_Work instructions_
**a)** According to the excerpt on the Port of Vancouver, since what year has West Coast Reduction occupied its waterfront site?
**b)** Reproduce the passage of the Port of Vancouver excerpt from "West Coast Reduction CEO" to "expanding container capacity.".

_Excerpt provided_

------------------------------------------------------------

Looking down on an aerial view from Google Maps, however, the tanks and buildings look a little hemmed in by container yards of the terminals that surround it, which is exactly how owners of the decades-old agricultural rendering plant feel these days.

West Coast Reduction CEO Barry Glotman sees it as a contest between his business, a key link in handling agricultural byproducts and exporting canola oil, and the Port of Vancouver’s contingency plans to keep expanding container capacity.

“Basically it’s containers at the expense of agriculture in the (port’s) south shore (and) everything that we support on the south shore,” said Glotman, as he pushes for a commitment on a five-year lease extension for the 2.5-hectare slice of waterfront his company has occupied since 1964.

For the Port of Vancouver, however, it’s more of a “complex jigsaw” puzzle of managing Canada’s expanding needs for international trade within the port’s finite boundaries and understanding that it isn’t going to make everyone happy, said Robin Silvester, CEO of its governing Vancouver Fraser Port Authority.

The pressures of planning for new growth in container traffic along with managing the needs of existing terminals, such as West Coast Reductions and grain elevators, are raising tensions on the port’s south shore among its commercial tenants.

Residential neighbours in communities that have grown up alongside the port also watch nervously as expanding trade drives increasing amounts of traffic into facilities they thought would have finite limits.

The Port of Vancouver

The Port of Vancouver, Canada’s largest port, consists of 15 square kilometres of federally owned land strung in thin bands along hundreds of kilometres of waterfront in 16 Metro municipalities on Burrard Inlet, the Fraser River and South Delta.

------------------------------------------------------------

_Source material_
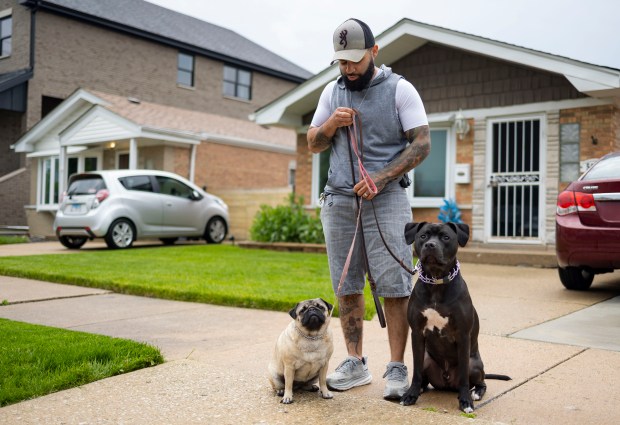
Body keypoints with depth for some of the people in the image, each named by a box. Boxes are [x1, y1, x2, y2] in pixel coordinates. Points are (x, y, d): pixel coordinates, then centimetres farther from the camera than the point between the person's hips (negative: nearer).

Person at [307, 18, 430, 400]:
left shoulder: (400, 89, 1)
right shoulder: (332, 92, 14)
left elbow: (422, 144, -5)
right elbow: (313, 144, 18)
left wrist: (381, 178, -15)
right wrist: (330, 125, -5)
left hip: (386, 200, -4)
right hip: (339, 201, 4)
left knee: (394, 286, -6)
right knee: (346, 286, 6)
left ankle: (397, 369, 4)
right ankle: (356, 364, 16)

------------------------------------------------------------

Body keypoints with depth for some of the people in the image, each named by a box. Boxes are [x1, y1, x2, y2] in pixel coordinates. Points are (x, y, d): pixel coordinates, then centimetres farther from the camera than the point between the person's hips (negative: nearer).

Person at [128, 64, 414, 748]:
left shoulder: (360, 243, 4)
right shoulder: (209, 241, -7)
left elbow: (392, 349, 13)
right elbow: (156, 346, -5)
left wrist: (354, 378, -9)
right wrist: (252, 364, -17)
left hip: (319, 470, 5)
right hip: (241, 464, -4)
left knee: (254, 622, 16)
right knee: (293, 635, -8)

------------------------------------------------------------

_Solved problems_
**a)** Since 1964.

**b)**
West Coast Reduction CEO Barry Glotman sees it as a contest between his business, a key link in handling agricultural byproducts and exporting canola oil, and the Port of Vancouver’s contingency plans to keep expanding container capacity.